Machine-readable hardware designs
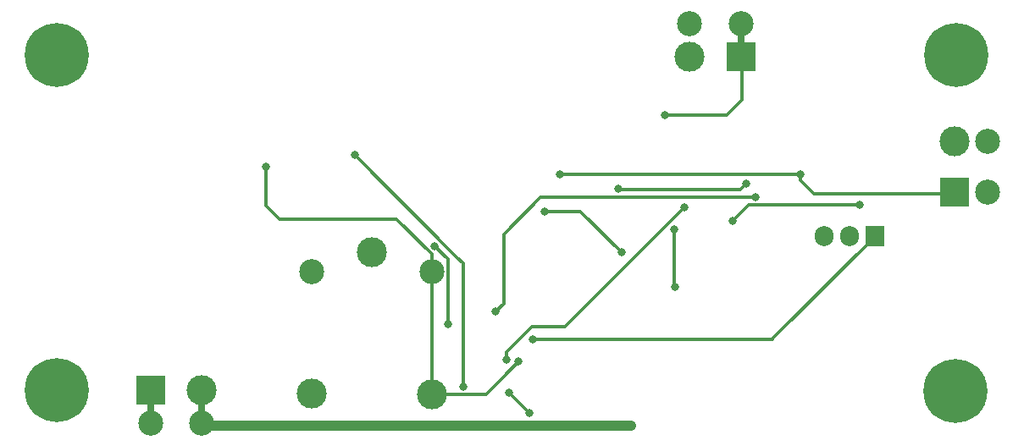
<source format=gbr>
G04 #@! TF.GenerationSoftware,KiCad,Pcbnew,(5.1.5)-3*
G04 #@! TF.CreationDate,2020-09-18T03:21:52-03:00*
G04 #@! TF.ProjectId,Luz de Freio,4c757a20-6465-4204-9672-65696f2e6b69,rev?*
G04 #@! TF.SameCoordinates,Original*
G04 #@! TF.FileFunction,Copper,L2,Bot*
G04 #@! TF.FilePolarity,Positive*
%FSLAX46Y46*%
G04 Gerber Fmt 4.6, Leading zero omitted, Abs format (unit mm)*
G04 Created by KiCad (PCBNEW (5.1.5)-3) date 2020-09-18 03:21:52*
%MOMM*%
%LPD*%
G04 APERTURE LIST*
%ADD10C,2.500000*%
%ADD11C,3.000000*%
%ADD12R,3.000000X3.000000*%
%ADD13C,0.800000*%
%ADD14C,6.400000*%
%ADD15O,1.905000X2.000000*%
%ADD16R,1.905000X2.000000*%
%ADD17C,0.300000*%
%ADD18C,0.700000*%
%ADD19C,1.000000*%
G04 APERTURE END LIST*
D10*
X228202000Y-108169200D03*
X228202000Y-113300000D03*
D11*
X224900000Y-108173000D03*
D12*
X224900000Y-113300000D03*
D10*
X149655800Y-136352000D03*
X144525000Y-136352000D03*
D11*
X149652000Y-133050000D03*
D12*
X144525000Y-133050000D03*
D10*
X198411200Y-96374000D03*
X203542000Y-96374000D03*
D11*
X198415000Y-99676000D03*
D12*
X203542000Y-99676000D03*
D13*
X226747056Y-97877944D03*
X225050000Y-97175000D03*
X223352944Y-97877944D03*
X222650000Y-99575000D03*
X223352944Y-101272056D03*
X225050000Y-101975000D03*
X226747056Y-101272056D03*
X227450000Y-99575000D03*
D14*
X225050000Y-99575000D03*
D13*
X136822056Y-131377944D03*
X135125000Y-130675000D03*
X133427944Y-131377944D03*
X132725000Y-133075000D03*
X133427944Y-134772056D03*
X135125000Y-135475000D03*
X136822056Y-134772056D03*
X137525000Y-133075000D03*
D14*
X135125000Y-133075000D03*
D13*
X136822056Y-97877944D03*
X135125000Y-97175000D03*
X133427944Y-97877944D03*
X132725000Y-99575000D03*
X133427944Y-101272056D03*
X135125000Y-101975000D03*
X136822056Y-101272056D03*
X137525000Y-99575000D03*
D14*
X135125000Y-99575000D03*
D13*
X226697056Y-131427944D03*
X225000000Y-130725000D03*
X223302944Y-131427944D03*
X222600000Y-133125000D03*
X223302944Y-134822056D03*
X225000000Y-135525000D03*
X226697056Y-134822056D03*
X227400000Y-133125000D03*
D14*
X225000000Y-133125000D03*
D11*
X166674800Y-119265700D03*
D10*
X172624800Y-121215700D03*
D11*
X172674800Y-133465700D03*
X160624800Y-133415700D03*
D10*
X160624800Y-121215700D03*
D15*
X211838900Y-117690900D03*
X214378900Y-117690900D03*
D16*
X216918900Y-117690900D03*
D13*
X209525000Y-111475000D03*
X185425000Y-111475000D03*
X183925000Y-115175000D03*
X191600000Y-119300000D03*
X192532000Y-136652000D03*
X174244000Y-126492000D03*
X172940669Y-118651331D03*
X156057600Y-110744000D03*
X181325000Y-130197000D03*
X215400001Y-114549999D03*
X202716433Y-116164513D03*
X195975000Y-105550000D03*
X196900000Y-116975000D03*
X196925000Y-122725000D03*
X179000000Y-125225000D03*
X204975000Y-113775000D03*
X182725000Y-127997000D03*
X191325000Y-112950000D03*
X204100000Y-112400000D03*
X164925000Y-109575000D03*
X175768000Y-132715700D03*
X182372000Y-135382000D03*
X180340000Y-133350000D03*
X197866000Y-114808000D03*
X180086000Y-130048000D03*
D17*
X224399990Y-113507110D02*
X224546440Y-113653560D01*
X224399990Y-113400000D02*
X224399990Y-113507110D01*
X210884315Y-113400000D02*
X224399990Y-113400000D01*
X209525000Y-112040685D02*
X210884315Y-113400000D01*
X209525000Y-111475000D02*
X209525000Y-112040685D01*
X209525000Y-111475000D02*
X185425000Y-111475000D01*
X187475000Y-115175000D02*
X186425000Y-115175000D01*
X191600000Y-119300000D02*
X187475000Y-115175000D01*
X186425000Y-115175000D02*
X183925000Y-115175000D01*
X174244000Y-126492000D02*
X174244000Y-119954662D01*
X174244000Y-119954662D02*
X172940669Y-118651331D01*
D18*
X149652000Y-136348200D02*
X149655800Y-136352000D01*
X149652000Y-133050000D02*
X149652000Y-136348200D01*
D19*
X149955800Y-136652000D02*
X149655800Y-136352000D01*
X192532000Y-136652000D02*
X149955800Y-136652000D01*
D17*
X172624800Y-133415700D02*
X172674800Y-133465700D01*
X172624800Y-121215700D02*
X172624800Y-133415700D01*
X156057600Y-114604800D02*
X156057600Y-110744000D01*
X157403800Y-115951000D02*
X156057600Y-114604800D01*
X169127866Y-115951000D02*
X157403800Y-115951000D01*
X172624800Y-121215700D02*
X172624800Y-119447934D01*
X172624800Y-119447934D02*
X169127866Y-115951000D01*
X215400001Y-114549999D02*
X204330947Y-114549999D01*
X204330947Y-114549999D02*
X202716433Y-116164513D01*
X179834300Y-131687700D02*
X181325000Y-130197000D01*
X172674800Y-133465700D02*
X178056300Y-133465700D01*
X178056300Y-133465700D02*
X179834300Y-131687700D01*
X195975000Y-105550000D02*
X202100000Y-105550000D01*
X202100000Y-105550000D02*
X203650000Y-104000000D01*
X203749110Y-100176010D02*
X203895560Y-100029560D01*
X203650000Y-104000000D02*
X203650000Y-100176010D01*
X203650000Y-100176010D02*
X203749110Y-100176010D01*
D18*
X203542000Y-99676000D02*
X203542000Y-96374000D01*
D17*
X196900000Y-116975000D02*
X196900000Y-122700000D01*
X196900000Y-122700000D02*
X196925000Y-122725000D01*
X204937500Y-113812500D02*
X204975000Y-113775000D01*
X190587500Y-113812500D02*
X183537500Y-113812500D01*
X190587500Y-113812500D02*
X204937500Y-113812500D01*
X190412500Y-113812500D02*
X190587500Y-113812500D01*
X183537500Y-113812500D02*
X179825000Y-117525000D01*
X179825000Y-124400000D02*
X179000000Y-125225000D01*
X179825000Y-117525000D02*
X179825000Y-124400000D01*
X213702900Y-117690900D02*
X213702900Y-117738400D01*
X206660300Y-127997000D02*
X206825650Y-127831650D01*
X182725000Y-127997000D02*
X206660300Y-127997000D01*
X206825650Y-127831650D02*
X216918900Y-117738400D01*
D18*
X144525000Y-133050000D02*
X144525000Y-136352000D01*
D17*
X198450000Y-112975000D02*
X191350000Y-112975000D01*
X191350000Y-112975000D02*
X191325000Y-112950000D01*
X198450000Y-112975000D02*
X202825000Y-112975000D01*
X202825000Y-112975000D02*
X203375000Y-112975000D01*
X203375000Y-112975000D02*
X203525000Y-112975000D01*
X203525000Y-112975000D02*
X204100000Y-112400000D01*
X175150000Y-119800000D02*
X164925000Y-109575000D01*
X175768000Y-120418000D02*
X175150000Y-119800000D01*
X175768000Y-132715700D02*
X175768000Y-120418000D01*
X182372000Y-135382000D02*
X180340000Y-133350000D01*
X197866000Y-114808000D02*
X185928000Y-126746000D01*
X185928000Y-126746000D02*
X182626000Y-126746000D01*
X182626000Y-126746000D02*
X180086000Y-129286000D01*
X180086000Y-129286000D02*
X180086000Y-130048000D01*
M02*

</source>
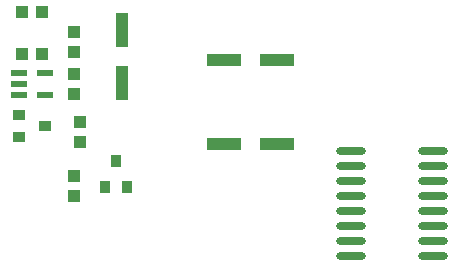
<source format=gbp>
%FSLAX25Y25*%
%MOIN*%
G70*
G01*
G75*
G04 Layer_Color=128*
%ADD10C,0.05000*%
%ADD11R,0.03937X0.04331*%
%ADD12R,0.04331X0.03937*%
%ADD13R,0.07874X0.03937*%
%ADD14R,0.00984X0.11811*%
%ADD15R,0.07480X0.07480*%
%ADD16R,0.06890X0.04331*%
%ADD17R,0.06890X0.04331*%
%ADD18R,0.06890X0.13583*%
%ADD19R,0.05906X0.05118*%
%ADD20C,0.06000*%
%ADD21C,0.01969*%
%ADD22C,0.01000*%
%ADD23C,0.01181*%
%ADD24R,0.05000X0.04724*%
%ADD25C,0.02500*%
%ADD26R,0.05000X0.05000*%
%ADD27C,0.04724*%
%ADD28C,0.02756*%
%ADD29R,0.11811X0.03937*%
%ADD30R,0.05709X0.02165*%
%ADD31R,0.05709X0.02165*%
%ADD32R,0.03740X0.03937*%
%ADD33R,0.03937X0.03740*%
%ADD34O,0.09843X0.02756*%
%ADD35R,0.03937X0.11811*%
%ADD36C,0.00984*%
%ADD37C,0.00787*%
%ADD38C,0.00500*%
%ADD39R,0.26000X0.22000*%
%ADD40R,0.22000X0.26000*%
%ADD41C,0.05800*%
%ADD42R,0.04737X0.05131*%
%ADD43R,0.05131X0.04737*%
%ADD44R,0.08674X0.04737*%
%ADD45R,0.01784X0.12611*%
%ADD46R,0.08280X0.08280*%
%ADD47R,0.07690X0.05131*%
%ADD48R,0.07690X0.05131*%
%ADD49R,0.07690X0.14383*%
%ADD50R,0.06706X0.05918*%
%ADD51C,0.06800*%
%ADD52R,0.05800X0.05524*%
%ADD53C,0.03300*%
%ADD54R,0.05800X0.05800*%
%ADD55C,0.05524*%
%ADD56C,0.03556*%
%ADD57R,0.12611X0.04737*%
%ADD58R,0.06509X0.02965*%
%ADD59R,0.06509X0.02965*%
%ADD60R,0.04540X0.04737*%
%ADD61R,0.04737X0.04540*%
%ADD62O,0.10642X0.03556*%
%ADD63R,0.04737X0.12611*%
D11*
X272000Y314654D02*
D03*
Y321346D02*
D03*
X274000Y284654D02*
D03*
Y291346D02*
D03*
X272000Y307346D02*
D03*
Y300654D02*
D03*
Y266654D02*
D03*
Y273346D02*
D03*
D12*
X254654Y314000D02*
D03*
X261346D02*
D03*
X254654Y328000D02*
D03*
X261346D02*
D03*
D29*
X322000Y312000D02*
D03*
X339625D02*
D03*
X322000Y284000D02*
D03*
X339625D02*
D03*
D30*
X262232Y300260D02*
D03*
Y307740D02*
D03*
X253768D02*
D03*
Y304000D02*
D03*
D31*
Y300260D02*
D03*
D32*
X289740Y269571D02*
D03*
X282260D02*
D03*
X286000Y278429D02*
D03*
D33*
X253571Y286260D02*
D03*
Y293740D02*
D03*
X262429Y290000D02*
D03*
D34*
X391583Y281500D02*
D03*
Y276500D02*
D03*
Y271500D02*
D03*
Y266500D02*
D03*
Y261500D02*
D03*
Y256500D02*
D03*
Y251500D02*
D03*
Y246500D02*
D03*
X364417Y281500D02*
D03*
Y276500D02*
D03*
Y271500D02*
D03*
Y266500D02*
D03*
Y261500D02*
D03*
Y256500D02*
D03*
Y251500D02*
D03*
Y246500D02*
D03*
D35*
X288000Y322000D02*
D03*
Y304375D02*
D03*
M02*

</source>
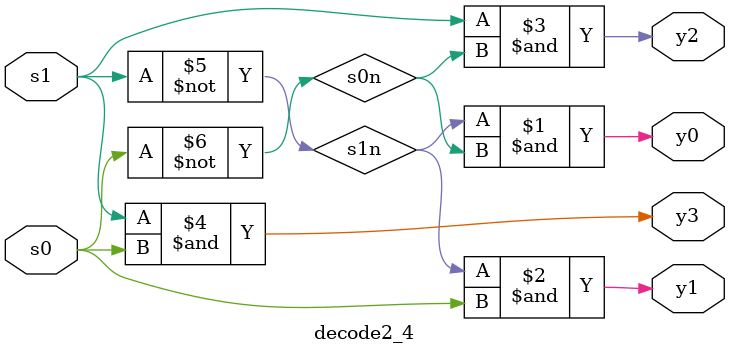
<source format=v>
module decode2_4(y0, y1, y2, y3, s0, s1);
 output y0, y1, y2, y3;
 input s0, s1;
 
 wire s1n, s0n;
 
 not n1(s1n, s1);
 not n2(s0n, s0);
 and a0(y0, s1n, s0n);
 and a1(y1, s1n, s0);
 and a2(y2, s1, s0n);
 and a3(y3, s1, s0);
endmodule
</source>
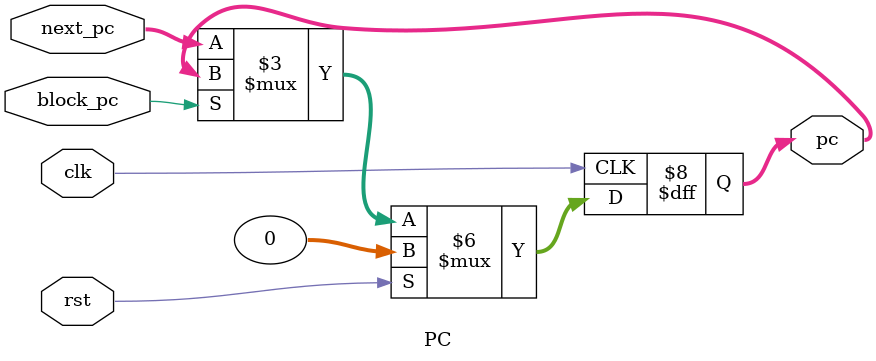
<source format=v>
module PC(
    input clk,
    input rst,
    input block_pc,
    input [31:0] next_pc,
    output reg [31:0] pc
    
);


always @(negedge clk) begin
    if (rst) begin
        pc <= 32'h00000000;
    end else begin
        if(!block_pc) begin
            pc <= next_pc;
        end
    end
end

endmodule

</source>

-- WHAT THIS TASK INVOLVES --
Using the entries shown above, reproduce verbatim the lines from the line bearing "G04 #@! TF.ProjectId,Luz" to the line bearing "X156057600Y-110744000D03*", inclusive.

-- RESPONSE AREA --
G04 #@! TF.ProjectId,Luz de Freio,4c757a20-6465-4204-9672-65696f2e6b69,rev?*
G04 #@! TF.SameCoordinates,Original*
G04 #@! TF.FileFunction,Copper,L2,Bot*
G04 #@! TF.FilePolarity,Positive*
%FSLAX46Y46*%
G04 Gerber Fmt 4.6, Leading zero omitted, Abs format (unit mm)*
G04 Created by KiCad (PCBNEW (5.1.5)-3) date 2020-09-18 03:21:52*
%MOMM*%
%LPD*%
G04 APERTURE LIST*
%ADD10C,2.500000*%
%ADD11C,3.000000*%
%ADD12R,3.000000X3.000000*%
%ADD13C,0.800000*%
%ADD14C,6.400000*%
%ADD15O,1.905000X2.000000*%
%ADD16R,1.905000X2.000000*%
%ADD17C,0.300000*%
%ADD18C,0.700000*%
%ADD19C,1.000000*%
G04 APERTURE END LIST*
D10*
X228202000Y-108169200D03*
X228202000Y-113300000D03*
D11*
X224900000Y-108173000D03*
D12*
X224900000Y-113300000D03*
D10*
X149655800Y-136352000D03*
X144525000Y-136352000D03*
D11*
X149652000Y-133050000D03*
D12*
X144525000Y-133050000D03*
D10*
X198411200Y-96374000D03*
X203542000Y-96374000D03*
D11*
X198415000Y-99676000D03*
D12*
X203542000Y-99676000D03*
D13*
X226747056Y-97877944D03*
X225050000Y-97175000D03*
X223352944Y-97877944D03*
X222650000Y-99575000D03*
X223352944Y-101272056D03*
X225050000Y-101975000D03*
X226747056Y-101272056D03*
X227450000Y-99575000D03*
D14*
X225050000Y-99575000D03*
D13*
X136822056Y-131377944D03*
X135125000Y-130675000D03*
X133427944Y-131377944D03*
X132725000Y-133075000D03*
X133427944Y-134772056D03*
X135125000Y-135475000D03*
X136822056Y-134772056D03*
X137525000Y-133075000D03*
D14*
X135125000Y-133075000D03*
D13*
X136822056Y-97877944D03*
X135125000Y-97175000D03*
X133427944Y-97877944D03*
X132725000Y-99575000D03*
X133427944Y-101272056D03*
X135125000Y-101975000D03*
X136822056Y-101272056D03*
X137525000Y-99575000D03*
D14*
X135125000Y-99575000D03*
D13*
X226697056Y-131427944D03*
X225000000Y-130725000D03*
X223302944Y-131427944D03*
X222600000Y-133125000D03*
X223302944Y-134822056D03*
X225000000Y-135525000D03*
X226697056Y-134822056D03*
X227400000Y-133125000D03*
D14*
X225000000Y-133125000D03*
D11*
X166674800Y-119265700D03*
D10*
X172624800Y-121215700D03*
D11*
X172674800Y-133465700D03*
X160624800Y-133415700D03*
D10*
X160624800Y-121215700D03*
D15*
X211838900Y-117690900D03*
X214378900Y-117690900D03*
D16*
X216918900Y-117690900D03*
D13*
X209525000Y-111475000D03*
X185425000Y-111475000D03*
X183925000Y-115175000D03*
X191600000Y-119300000D03*
X192532000Y-136652000D03*
X174244000Y-126492000D03*
X172940669Y-118651331D03*
X156057600Y-110744000D03*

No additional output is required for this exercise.